From 329df11989dba7a167041ac851c83e38fd06af78 Mon Sep 17 00:00:00 2001
From: Ettore Di Giacinto <mudler@localai.io>
Date: Sun, 12 Apr 2026 15:14:42 +0000
Subject: [PATCH] fix(vllm): build from source on CI to avoid SIGILL on
 prebuilt wheel
MIME-Version: 1.0
Content-Type: text/plain; charset=UTF-8
Content-Transfer-Encoding: 8bit

The prebuilt vllm 0.14.1+cpu wheel from GitHub releases is compiled with
SIMD instructions (AVX-512 VNNI/BF16 or AMX-BF16) that not every CPU
supports. GitHub Actions ubuntu-latest runners SIGILL when vllm spawns
the model_executor.models.registry subprocess for introspection, so
LoadModel never reaches the actual inference path.

- install.sh: when FROM_SOURCE=true on a CPU build, temporarily hide
  requirements-cpu-after.txt so installRequirements installs the base
  deps + torch CPU without pulling the prebuilt wheel, then clone vllm
  and compile it with VLLM_TARGET_DEVICE=cpu. The resulting binaries
  target the host's actual CPU.
- backend/Dockerfile.python: accept a FROM_SOURCE build-arg and expose
  it as an ENV so install.sh sees it during `make`.
- Makefile docker-build-backend: forward FROM_SOURCE as --build-arg
  when set, so backends that need source builds can opt in.
- Makefile test-extra-backend-vllm: call docker-build-vllm via a
  recursive $(MAKE) invocation so FROM_SOURCE flows through.
- .github/workflows/test-extra.yml: set FROM_SOURCE=true on the
  tests-vllm-grpc job. Slower but reliable — the prebuilt wheel only
  works on hosts that share the build-time SIMD baseline.

Answers 'did you test locally?': yes, end-to-end on my local machine
with the prebuilt wheel (CPU supports AVX-512 VNNI). The CI runner CPU
gap was not covered locally — this commit plugs that gap.

---

▶ AIM A: Do these statements agree with the vllm patch? (i) The prebuilt wheel is vllm 0.14.1+cpu. (ii) FROM_SOURCE=true is set on the tests-vllm-grpc job. (iii) The author's local CPU lacks AVX-512 VNNI. Answer yes or no for each, quoting the deciding words of the patch.
The listing is unrelated to the vllm patch.

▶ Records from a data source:
---

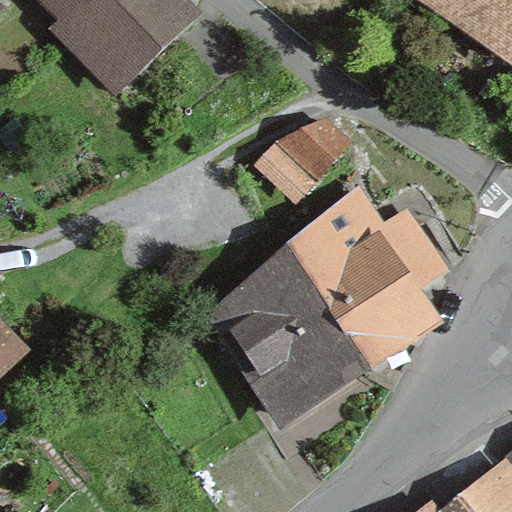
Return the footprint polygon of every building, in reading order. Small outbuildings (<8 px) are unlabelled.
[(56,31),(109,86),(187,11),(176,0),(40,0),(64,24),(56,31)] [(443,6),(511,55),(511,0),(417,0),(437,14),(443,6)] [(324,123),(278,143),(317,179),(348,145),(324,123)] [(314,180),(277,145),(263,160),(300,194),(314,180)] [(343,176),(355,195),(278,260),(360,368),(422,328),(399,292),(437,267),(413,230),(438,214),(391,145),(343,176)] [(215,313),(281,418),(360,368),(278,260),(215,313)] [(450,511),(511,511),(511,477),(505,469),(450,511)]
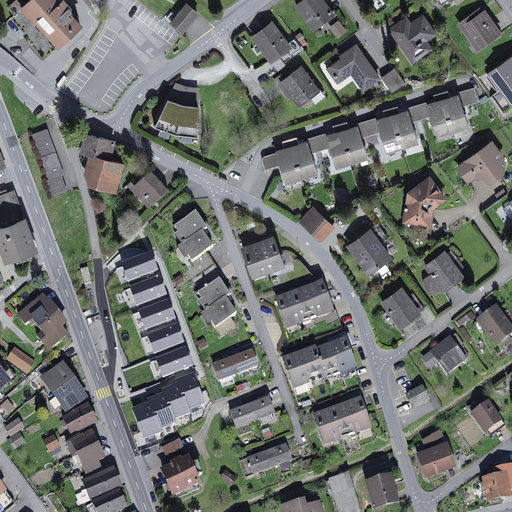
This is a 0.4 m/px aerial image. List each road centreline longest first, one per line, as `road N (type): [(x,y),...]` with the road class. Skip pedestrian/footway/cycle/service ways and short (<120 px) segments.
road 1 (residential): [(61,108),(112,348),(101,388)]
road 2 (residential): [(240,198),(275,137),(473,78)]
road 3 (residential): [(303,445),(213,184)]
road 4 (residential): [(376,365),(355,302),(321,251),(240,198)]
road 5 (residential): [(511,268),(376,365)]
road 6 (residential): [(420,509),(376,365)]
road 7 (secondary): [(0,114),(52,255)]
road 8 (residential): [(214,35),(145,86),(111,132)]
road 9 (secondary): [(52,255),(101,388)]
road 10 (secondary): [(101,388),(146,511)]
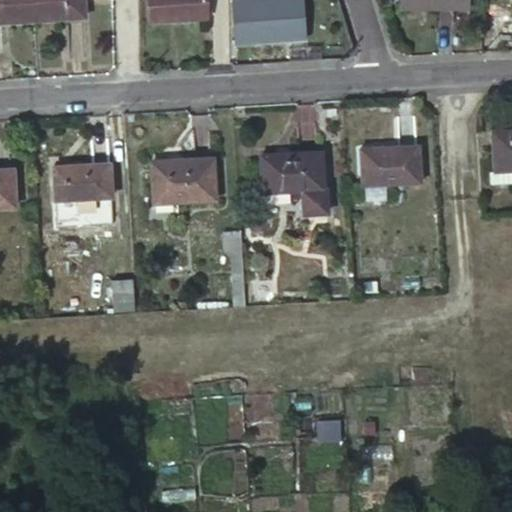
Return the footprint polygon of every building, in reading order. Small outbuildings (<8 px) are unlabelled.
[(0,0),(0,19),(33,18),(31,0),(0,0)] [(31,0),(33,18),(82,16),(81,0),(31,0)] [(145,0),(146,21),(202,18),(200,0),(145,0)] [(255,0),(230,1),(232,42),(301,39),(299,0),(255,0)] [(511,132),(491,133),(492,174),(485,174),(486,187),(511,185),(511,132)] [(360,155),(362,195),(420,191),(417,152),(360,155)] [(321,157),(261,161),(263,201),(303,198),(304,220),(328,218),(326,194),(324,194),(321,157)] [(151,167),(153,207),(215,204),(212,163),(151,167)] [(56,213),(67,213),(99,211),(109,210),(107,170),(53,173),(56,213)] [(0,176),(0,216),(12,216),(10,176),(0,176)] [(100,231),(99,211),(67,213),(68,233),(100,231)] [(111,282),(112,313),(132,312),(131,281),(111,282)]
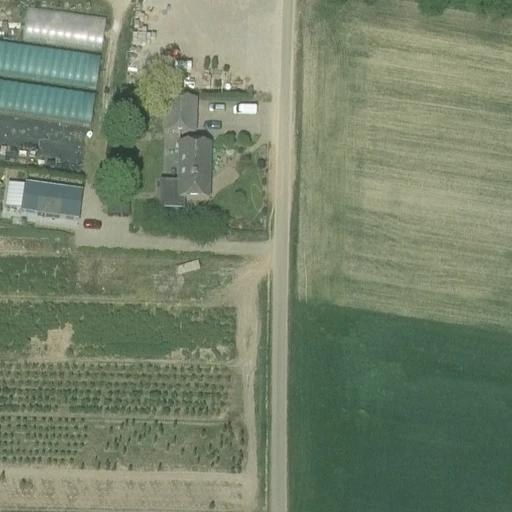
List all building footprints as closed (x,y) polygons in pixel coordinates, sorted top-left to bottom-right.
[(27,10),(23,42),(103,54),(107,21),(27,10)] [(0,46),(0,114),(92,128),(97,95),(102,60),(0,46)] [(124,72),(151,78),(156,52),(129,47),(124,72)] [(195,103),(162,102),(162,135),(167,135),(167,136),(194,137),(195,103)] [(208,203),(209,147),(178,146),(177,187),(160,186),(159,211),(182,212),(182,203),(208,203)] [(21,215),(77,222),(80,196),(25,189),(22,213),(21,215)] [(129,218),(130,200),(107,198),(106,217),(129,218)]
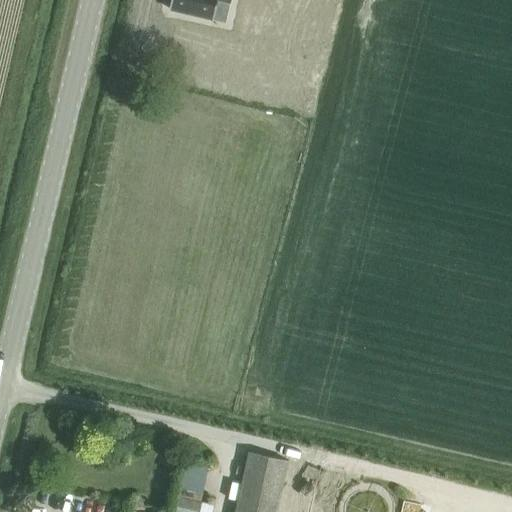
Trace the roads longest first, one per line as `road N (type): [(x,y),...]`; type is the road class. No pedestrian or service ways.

---

▶ AIM B: Could you rewrite the listing from the line holding "List all building" through the end of the listing, inclusive, swapping "road class" for "road category" and leaving everything else unchanged? Omit the pictures.

▶ EXERCISE RESULT A:
(i) Yes: "The prebuilt vllm 0.14.1+cpu wheel from GitHub releases"
(ii) Yes: "set FROM_SOURCE=true on the tests-vllm-grpc job"
(iii) No: "CPU supports AVX-512 VNNI"

▶ EXERCISE RESULT B:
List all building footprints as closed (x,y) polygons in pixel coordinates, sorted top-left to bottom-right.
[(27,10),(23,42),(103,54),(107,21),(27,10)] [(0,46),(0,114),(92,128),(97,95),(102,60),(0,46)] [(124,72),(151,78),(156,52),(129,47),(124,72)] [(195,103),(162,102),(162,135),(167,135),(167,136),(194,137),(195,103)] [(208,203),(209,147),(178,146),(177,187),(160,186),(159,211),(182,212),(182,203),(208,203)] [(21,215),(77,222),(80,196),(25,189),(22,213),(21,215)] [(129,218),(130,200),(107,198),(106,217),(129,218)]
Trace the roads longest first, one per line as `road N (type): [(x,y),...]`; type is the road category. No pedestrian or service ways.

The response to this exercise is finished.